_Text segment_:
Kennedy v. Mennonite Mutual Fire Insurance

*599The opinion of the court was delivered by

Mason, J.:

David Kennedy brought an action upon a policy issued by the Mennonite Mutual Fire Insurance Company of Kansas. Payment was resisted upon the ground that the insured afterwards procured other insurance without the knowledge or consent of the insurer, and that this avoided the policy. The court directed a verdict for the defendant, and the plaintiff appeals.

The taking out -of the other insurance is not disputed. A by-law of the company provided that such act should avoid the policy. The plaintiff contends that this provision was not binding on him because he had not signed the'copy of the bylaws attached to the policy, such signature having been held to be necessary under the statute (Gen. Stat. 1909, § 4226) to make them a part of the contract. (Insurance Co. v. Bank of Blue Mound, 48 Kan. 393, 29 Pac. 576.) To this the defendant responds that the plaintiff had signed the written application for the policy, which included an agreement to be bound by the by-laws, an act that would render immaterial the absence of his signature elsewhere. (Smith v. Insurance Co., 82 Kan. 697, 109 Pac. 390.) The insertion of the word “not,” in the eighth line from the last in the opinion in the case just cited, is a mere clerical error, as is made obvious by the context and by the express words of the syllabus.

_Supplied records_:
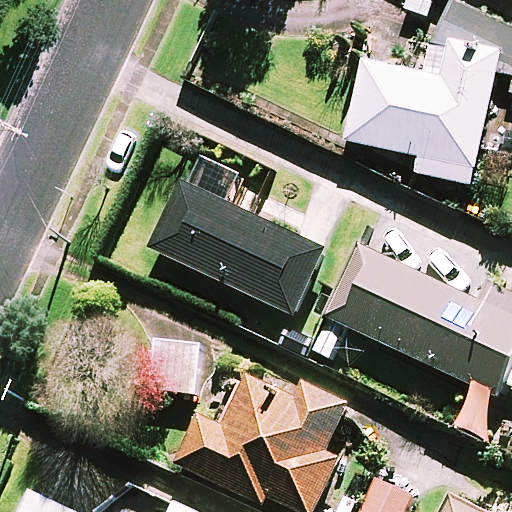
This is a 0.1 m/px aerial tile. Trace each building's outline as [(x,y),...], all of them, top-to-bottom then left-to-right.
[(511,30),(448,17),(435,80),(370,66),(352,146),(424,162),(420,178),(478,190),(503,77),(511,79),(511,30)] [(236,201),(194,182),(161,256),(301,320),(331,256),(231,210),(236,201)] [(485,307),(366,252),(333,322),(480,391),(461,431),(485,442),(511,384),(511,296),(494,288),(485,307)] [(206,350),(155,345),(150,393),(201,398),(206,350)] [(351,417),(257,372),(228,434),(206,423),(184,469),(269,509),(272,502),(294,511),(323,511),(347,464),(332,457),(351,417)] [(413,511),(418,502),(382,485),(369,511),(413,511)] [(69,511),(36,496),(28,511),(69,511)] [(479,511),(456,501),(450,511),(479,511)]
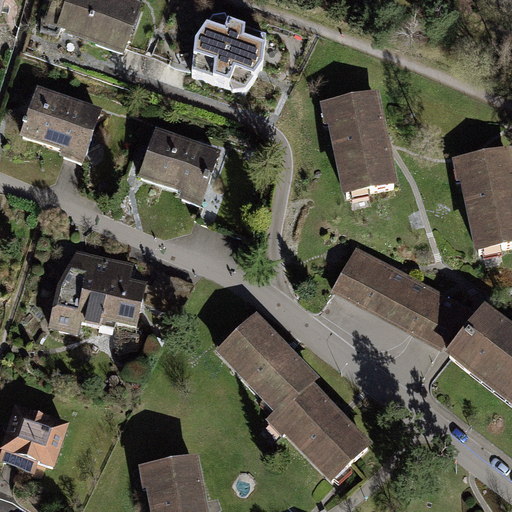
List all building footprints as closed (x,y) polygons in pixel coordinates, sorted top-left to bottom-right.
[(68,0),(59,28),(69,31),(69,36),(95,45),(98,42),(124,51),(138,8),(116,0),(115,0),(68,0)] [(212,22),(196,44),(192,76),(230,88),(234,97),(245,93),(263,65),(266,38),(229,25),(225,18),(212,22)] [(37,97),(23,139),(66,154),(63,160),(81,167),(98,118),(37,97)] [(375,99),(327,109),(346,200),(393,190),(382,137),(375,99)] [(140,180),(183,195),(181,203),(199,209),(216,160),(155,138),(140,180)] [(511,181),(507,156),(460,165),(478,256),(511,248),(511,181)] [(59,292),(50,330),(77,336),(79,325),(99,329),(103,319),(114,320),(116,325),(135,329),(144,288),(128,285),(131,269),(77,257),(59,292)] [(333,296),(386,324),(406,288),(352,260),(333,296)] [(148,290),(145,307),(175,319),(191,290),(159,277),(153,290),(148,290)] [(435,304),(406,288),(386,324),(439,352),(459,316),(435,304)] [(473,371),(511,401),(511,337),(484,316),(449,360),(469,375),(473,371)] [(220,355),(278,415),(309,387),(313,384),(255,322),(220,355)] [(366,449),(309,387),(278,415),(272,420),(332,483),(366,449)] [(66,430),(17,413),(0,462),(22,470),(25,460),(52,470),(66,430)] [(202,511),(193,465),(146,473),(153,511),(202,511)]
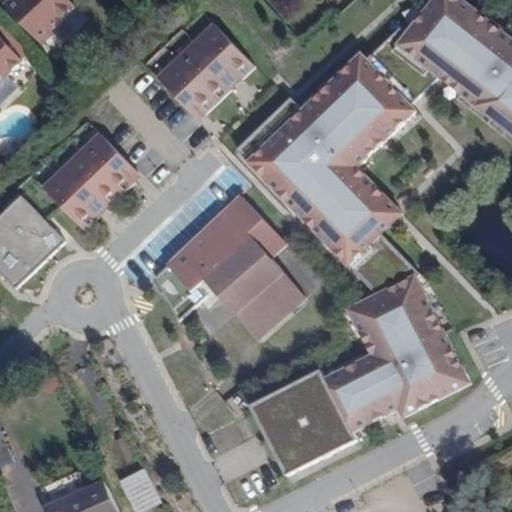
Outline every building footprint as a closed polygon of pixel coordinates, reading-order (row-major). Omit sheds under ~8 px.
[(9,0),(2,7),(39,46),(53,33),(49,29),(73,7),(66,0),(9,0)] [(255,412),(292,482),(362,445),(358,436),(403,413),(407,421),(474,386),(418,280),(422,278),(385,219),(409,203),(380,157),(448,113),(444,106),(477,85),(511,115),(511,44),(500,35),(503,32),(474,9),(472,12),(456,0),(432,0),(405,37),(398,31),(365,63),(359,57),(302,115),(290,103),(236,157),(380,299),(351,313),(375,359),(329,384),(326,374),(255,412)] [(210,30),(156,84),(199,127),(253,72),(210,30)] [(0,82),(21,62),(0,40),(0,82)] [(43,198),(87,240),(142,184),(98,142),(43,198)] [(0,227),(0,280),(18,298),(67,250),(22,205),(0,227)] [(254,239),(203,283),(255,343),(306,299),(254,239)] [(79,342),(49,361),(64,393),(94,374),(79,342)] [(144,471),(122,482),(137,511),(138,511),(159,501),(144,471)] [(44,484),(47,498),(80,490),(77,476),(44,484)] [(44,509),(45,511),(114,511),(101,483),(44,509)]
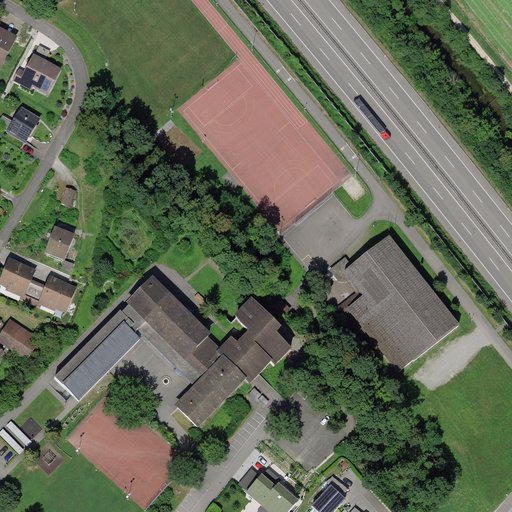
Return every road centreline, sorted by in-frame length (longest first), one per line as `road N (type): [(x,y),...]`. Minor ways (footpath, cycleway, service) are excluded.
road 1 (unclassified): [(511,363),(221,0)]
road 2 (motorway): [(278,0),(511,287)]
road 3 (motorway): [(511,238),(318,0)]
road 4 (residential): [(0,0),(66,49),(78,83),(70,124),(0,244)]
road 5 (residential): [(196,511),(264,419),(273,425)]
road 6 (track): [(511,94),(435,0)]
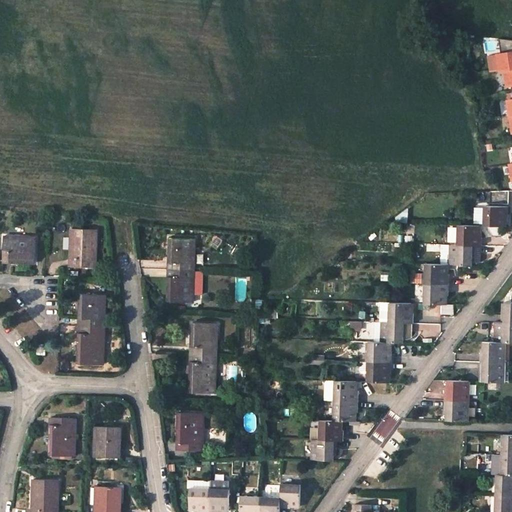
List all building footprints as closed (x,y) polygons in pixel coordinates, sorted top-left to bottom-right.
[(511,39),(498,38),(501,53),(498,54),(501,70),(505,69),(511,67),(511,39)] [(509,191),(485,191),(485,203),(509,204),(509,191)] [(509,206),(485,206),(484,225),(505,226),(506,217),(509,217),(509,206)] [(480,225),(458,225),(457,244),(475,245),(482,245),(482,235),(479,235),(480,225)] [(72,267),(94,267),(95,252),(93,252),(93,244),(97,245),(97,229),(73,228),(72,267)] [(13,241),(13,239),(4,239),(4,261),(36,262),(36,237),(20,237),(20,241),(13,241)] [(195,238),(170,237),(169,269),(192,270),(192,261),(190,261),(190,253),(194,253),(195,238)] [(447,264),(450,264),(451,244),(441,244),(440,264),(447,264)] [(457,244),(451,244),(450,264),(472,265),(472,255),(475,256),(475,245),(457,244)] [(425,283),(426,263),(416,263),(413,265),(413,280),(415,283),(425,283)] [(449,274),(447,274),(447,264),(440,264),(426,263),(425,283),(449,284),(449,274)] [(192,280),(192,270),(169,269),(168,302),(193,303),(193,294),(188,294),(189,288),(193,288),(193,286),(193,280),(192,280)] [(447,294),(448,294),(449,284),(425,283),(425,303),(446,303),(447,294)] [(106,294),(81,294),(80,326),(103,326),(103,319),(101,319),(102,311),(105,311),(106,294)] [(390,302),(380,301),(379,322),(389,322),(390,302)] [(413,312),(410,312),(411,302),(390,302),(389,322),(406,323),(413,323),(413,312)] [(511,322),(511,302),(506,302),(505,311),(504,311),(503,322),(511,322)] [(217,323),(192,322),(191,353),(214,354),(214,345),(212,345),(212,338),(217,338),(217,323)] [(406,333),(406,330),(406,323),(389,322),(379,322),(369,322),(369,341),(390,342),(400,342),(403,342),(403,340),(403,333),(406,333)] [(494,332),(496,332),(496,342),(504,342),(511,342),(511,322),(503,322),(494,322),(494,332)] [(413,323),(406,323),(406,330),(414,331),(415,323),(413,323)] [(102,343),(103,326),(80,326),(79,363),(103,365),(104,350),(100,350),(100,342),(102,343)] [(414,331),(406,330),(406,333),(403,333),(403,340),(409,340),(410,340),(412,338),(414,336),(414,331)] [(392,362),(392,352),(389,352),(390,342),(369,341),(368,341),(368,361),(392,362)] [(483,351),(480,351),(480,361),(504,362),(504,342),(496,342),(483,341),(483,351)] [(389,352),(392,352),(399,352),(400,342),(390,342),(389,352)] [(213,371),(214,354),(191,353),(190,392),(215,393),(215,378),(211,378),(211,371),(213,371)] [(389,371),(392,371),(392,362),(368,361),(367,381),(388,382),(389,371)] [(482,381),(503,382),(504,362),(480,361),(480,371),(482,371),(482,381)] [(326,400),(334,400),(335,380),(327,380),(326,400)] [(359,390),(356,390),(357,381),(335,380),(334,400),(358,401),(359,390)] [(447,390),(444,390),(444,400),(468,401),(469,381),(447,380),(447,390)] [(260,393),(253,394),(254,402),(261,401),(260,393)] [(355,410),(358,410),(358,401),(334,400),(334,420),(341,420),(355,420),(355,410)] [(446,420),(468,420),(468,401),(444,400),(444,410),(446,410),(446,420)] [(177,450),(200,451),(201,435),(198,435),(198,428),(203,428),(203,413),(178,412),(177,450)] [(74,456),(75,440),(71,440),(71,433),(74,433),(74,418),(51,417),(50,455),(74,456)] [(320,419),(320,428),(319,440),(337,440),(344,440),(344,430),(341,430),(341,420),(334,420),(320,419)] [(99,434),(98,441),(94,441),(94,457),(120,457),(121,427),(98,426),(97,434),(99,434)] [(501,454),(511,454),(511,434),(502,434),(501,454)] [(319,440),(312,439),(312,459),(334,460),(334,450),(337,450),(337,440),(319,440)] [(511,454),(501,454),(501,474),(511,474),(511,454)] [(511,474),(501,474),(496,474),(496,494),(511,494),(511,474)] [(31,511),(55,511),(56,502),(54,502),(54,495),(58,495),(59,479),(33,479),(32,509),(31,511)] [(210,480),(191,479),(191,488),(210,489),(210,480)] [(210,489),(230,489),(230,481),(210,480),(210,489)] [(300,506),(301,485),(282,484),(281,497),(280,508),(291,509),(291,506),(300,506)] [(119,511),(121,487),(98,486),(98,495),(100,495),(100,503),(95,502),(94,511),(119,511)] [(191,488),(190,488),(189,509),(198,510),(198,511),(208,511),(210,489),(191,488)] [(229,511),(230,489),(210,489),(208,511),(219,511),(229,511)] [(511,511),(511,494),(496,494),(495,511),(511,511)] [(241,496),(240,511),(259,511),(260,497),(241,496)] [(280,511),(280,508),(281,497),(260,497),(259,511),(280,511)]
...
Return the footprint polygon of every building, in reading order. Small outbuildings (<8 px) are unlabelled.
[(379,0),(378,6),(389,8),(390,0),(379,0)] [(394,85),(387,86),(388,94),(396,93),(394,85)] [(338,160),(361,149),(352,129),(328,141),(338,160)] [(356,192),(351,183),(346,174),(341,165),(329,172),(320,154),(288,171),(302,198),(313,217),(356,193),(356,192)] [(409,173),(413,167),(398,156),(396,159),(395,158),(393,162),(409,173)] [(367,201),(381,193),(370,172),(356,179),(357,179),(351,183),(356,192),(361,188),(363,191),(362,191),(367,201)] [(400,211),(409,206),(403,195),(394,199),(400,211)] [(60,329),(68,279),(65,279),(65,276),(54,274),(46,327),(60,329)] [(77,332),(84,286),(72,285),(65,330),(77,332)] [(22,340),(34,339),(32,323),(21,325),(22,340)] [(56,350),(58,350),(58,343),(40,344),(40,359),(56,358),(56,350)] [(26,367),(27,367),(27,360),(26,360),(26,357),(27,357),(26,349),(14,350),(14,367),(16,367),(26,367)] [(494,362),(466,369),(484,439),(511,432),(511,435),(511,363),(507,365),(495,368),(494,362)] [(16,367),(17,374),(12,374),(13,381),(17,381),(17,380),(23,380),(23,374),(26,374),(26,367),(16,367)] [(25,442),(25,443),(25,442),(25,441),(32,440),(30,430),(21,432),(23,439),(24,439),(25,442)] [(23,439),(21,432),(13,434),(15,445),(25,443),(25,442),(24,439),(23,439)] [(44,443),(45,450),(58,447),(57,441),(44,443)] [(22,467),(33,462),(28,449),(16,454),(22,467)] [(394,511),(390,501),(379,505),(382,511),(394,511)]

_Given problem_:
Pick up the court opinion on the fire insurance policy above after its last sentence and continue it.

_Result for this task_:
The insured property is designated in the policy as “all property described in copy of application hereof.” The copy of the application appears on the face of the policy, immediately following the signatures of the president and secretary of the company. It concludes with an agreement of the insured to be bound by the by-laws, and with what purports to be his- signature. The plaintiff testified that he never signed the application or in any way applied for the policy; that the company issued it and turned it over to a mortgagee of the property; that the agent of the company included the premium in a charge made against him for other indebtedness, and he paid it without knowing it; that he never knew of the existence of the policy until after the loss, when it was delivered to him upon payment of the mortgage. Assuming this to be true there was obviously no actual contract between the parties *600unless it resulted from the plaintiff electing to ratify what had been done in his behalf and to treat the policy as though it had been properly issued upon his request. But he was required to adopt the transaction as a whole or not at all. He could not accept its benefits and repudiate its burdens. (Lumber Co. v. Silo Co., 92 Kan. 368, 140 Pac. 867.) The policy was issued upon an application signed in his behalf, a copy of which (referred to in its body and set out in full on its face) contained the only description of the insured property. The provision concerning concurrent insurance was fair and usual, and was substantially a part of the policy. It would be inequitable to allow the plaintiff to enforce the contract with that important feature eliminated.

On the hearing of a motion for a new trial the plaintiff asked leave to amend his petition so as to ask a return of the premium. The request was denied on condition that the amount be paid. The defendant at once made a tender, which was refused. The omission to offer an earlier return is not significant, as it was not demanded and manifestly would not have been accepted.

The judgment is affirmed.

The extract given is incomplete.